No more razors or shaving cream to buy and throw away. No more rashes, nicks or razor burn. Less hot water, less time in the shower. Bonus: In wringing humidity and hot weather, the hair on my legs and under my arms helps me cool more effectively. Another bonus: No more microcuts in my armpits. I worry less about health concerns regarding deodorant. A third bonus: Hairs provide sensory information. If a tick is crawling on me, it stirs the hairs on my body and alerts me to its presence.
I still wear shorts and skirts. I swim every week. My partner appears to be able to deal with a woman in a natural woman’s body without fainting with horror. In fact, I don’t think he even really noticed.
Shaving is just one of many examples of things that can be crossed off lists, but before we can get to those, we have to deal with the big stuff, and that’s hard, ongoing work. The big stuff drives the little stuff. Want to get more exercise? Work on keeping your word to yourself. Want to lose weight? Excavate your relationship with food and redefine it (which means change your life and purge your kitchen).
Simplicity is frequently the end result of complex effort.
On the other hand, some of us have a genius for making simple steps unbelievably complex.
Take exercise, for example. Do you want to exercise more? Really? Then set down the device you’re reading this on, put on clothes appropriate for whatever is outside and (here’s the hard part) walk. You don’t need a dog, a buddy, your mate, special clothes, neon shoes, a Fitbit, a step counter, a timer, a gym membership or a piece of expensive equipment. You don’t need earbuds or entertainment.
Photo by Jon Flobrant on Unsplash
Just. Walk.
Now you’re getting exercise. Do it every day and you’re getting more exercise.
It’s simple. Nike got it right. Just do it.
If it feels more complex than this, it’s not the exercise that’s the problem, it’s some belief or pattern (often deeply buried and unconscious) that’s sabotaging our efforts. And that’s complex!
It’s been very cold here in Maine, as it has in many other parts of the nation. We had heavy snow on Christmas Day. After my daily stint of three or four hours of writing, I wanted a walk, so I layered up and went out into the storm.
Unbroken fresh snow underfoot. One set of tire tracks going up the hill. The chill kiss of wet flakes against the little bit of exposed skin on my face. Wind, and the sound of the trees groaning and creaking and the snow hitting my hood. The sound of my own breath, which condensed on the scarf wrapped around my face, crusting it with ice. My steady footsteps squeaking up the hill. Everything grey and white and shadow.

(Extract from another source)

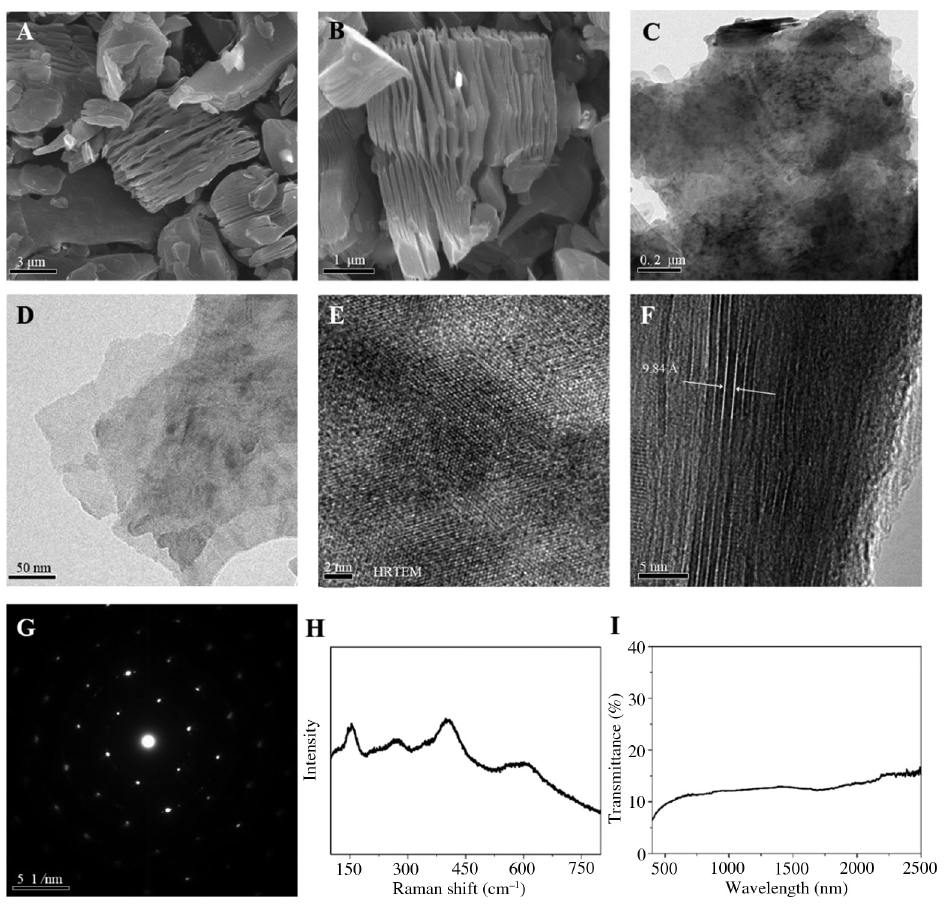
C T . 3 2 x C T after HF etching. (C, D) TEM images of Ti 3 2 x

Photo by Aaron Burden on Unsplash
Christmas Day, and nothing but swirling snow and breathing, walking, the warmth and vitality of my own life. So simple. So peaceful. So starkly beautiful, and nothing to do but inhabit my body and the day.
In these days, fully in the grasp of winter, life is reduced to the wood stove, hot meals, my daily exercise and my writing practice. At 4:30 p.m. it’s dark. Storm and gale, wind chill and subzero temperatures limit our ability to drive. We delve into our piles of books. The cat snuggles with us on the couch. If the power goes out, we light candles and I’m not displeased. At night, the house pops and cracks, groaning in the cold and the wind. Sitting in my comfortable chair with my feet up and a blanket around my shoulders, I doze off as I’m reading The Element Encyclopedia of Magical Creatures. This kind of extreme cold is very simplifying. Eat. Stay warm.

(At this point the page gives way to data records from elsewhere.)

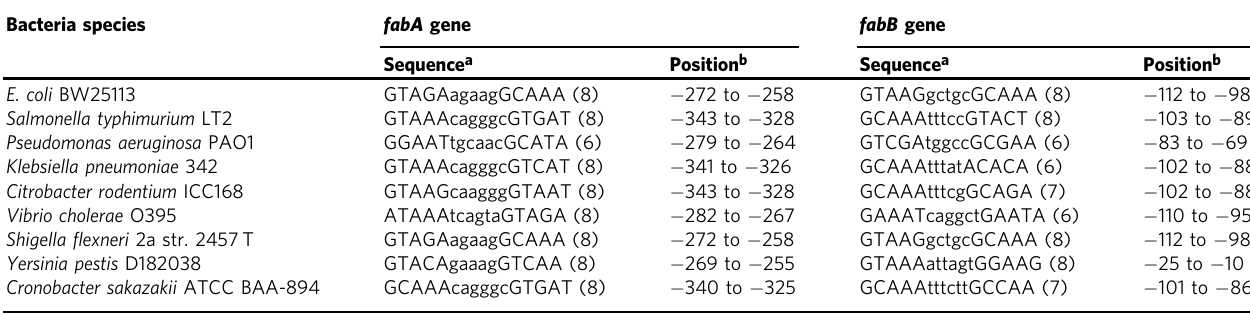
Table 1 Putative CpxR box of fabA and fabB genes from Gram − bacteria (The genome sequences of various bacteria used in this table are under the accession numbers CP009273, NC_003197, NC_002516, NC_011283, NC_013716, CP001235, NC_004741, CP001589, and NC_009778,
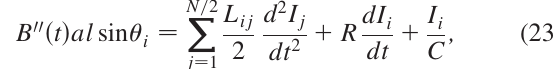
FIG. 8. (Color) The red line denotes the path to which Ampere’s law is applied. The approximation is made that the field on the x ¼ 0 plane is constant in the derivation of Eq. (25). The blue and orange objects represent the ferromagnetic yoke and the current conductors to produce the external magnetic field B ð t Þ ,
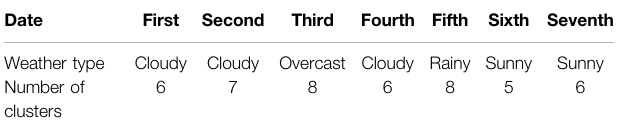
TABLE 1 | Number of clusters per day.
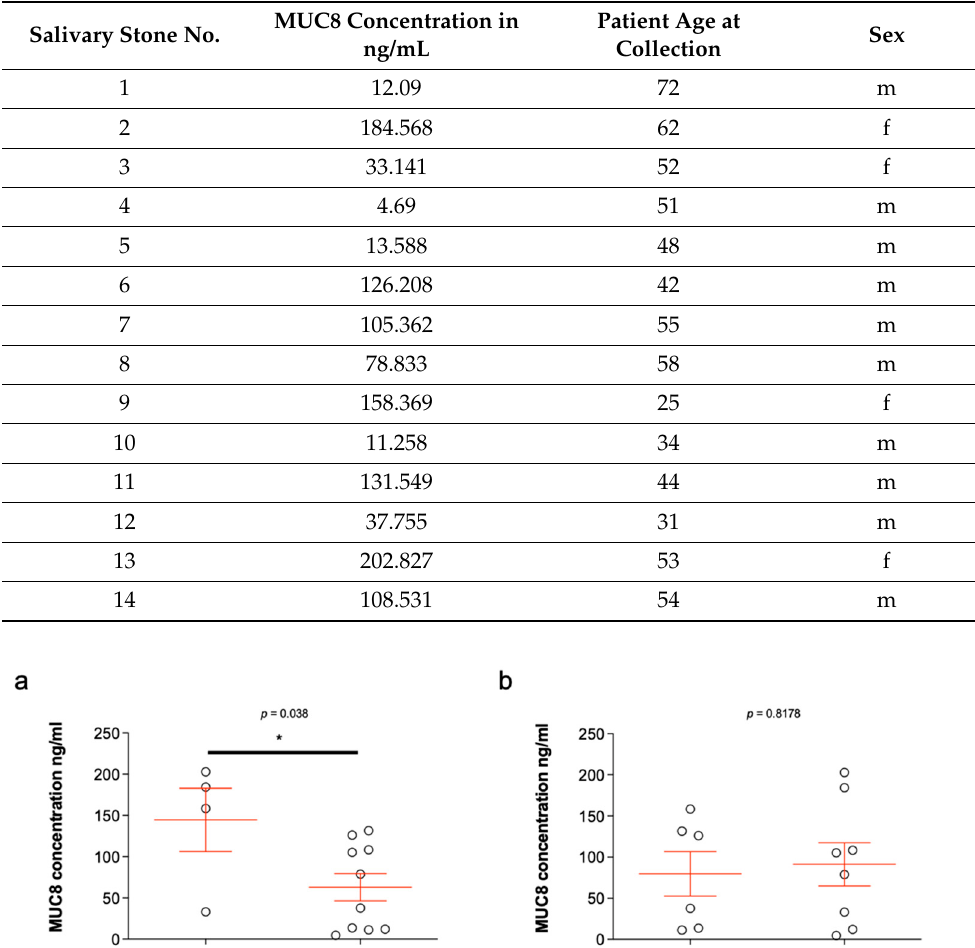
Table 1. Overview of MUC8 concentrations in salivary stones (m = males; f = females).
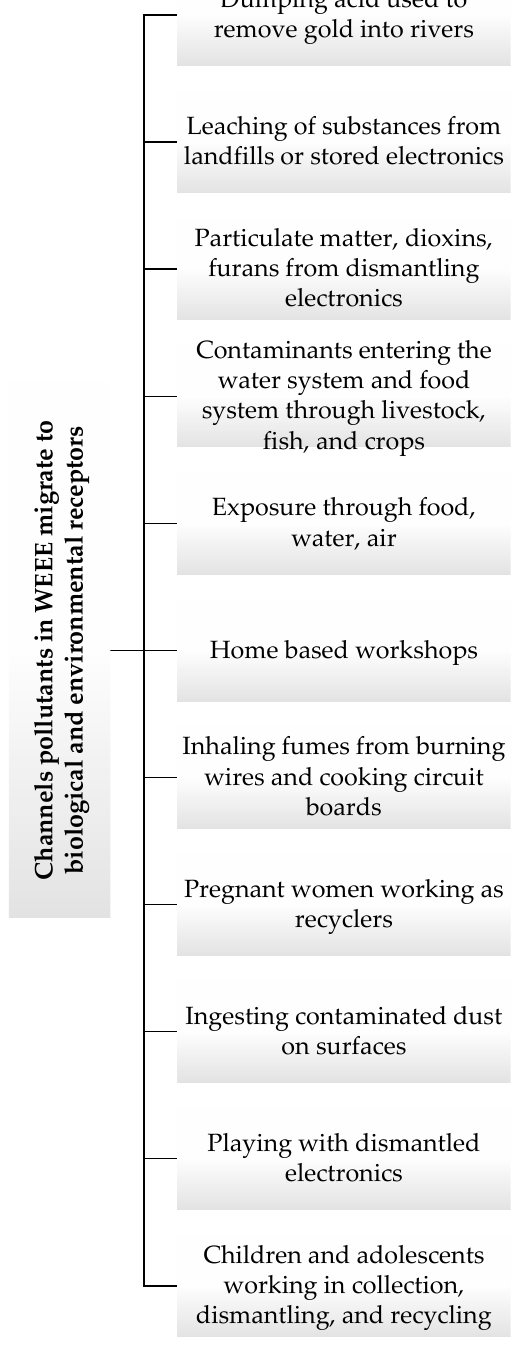
Figure 1. Channels pollutants in WEEE migrate to biological and environmental receptors.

Simplifying my life has made me happier, healthier and more productive. It’s also been frustrating, slow, unpredictable, unexpected, terrifying and painful. It has not looked like an orderly list on a fresh sheet of paper written with my favorite pen. It would be nice if it were that easy, wouldn’t it? Lose weight. Check. Get more exercise. Check. Spend more time with family and friends. Check. Get more sleep. Check.
Those are all worthy goals, and perfectly attainable, but not by writing a list or making new year resolutions. Changing behavior is a great deal more complicated than that, and creating a life of simplicity is an enormous undertaking.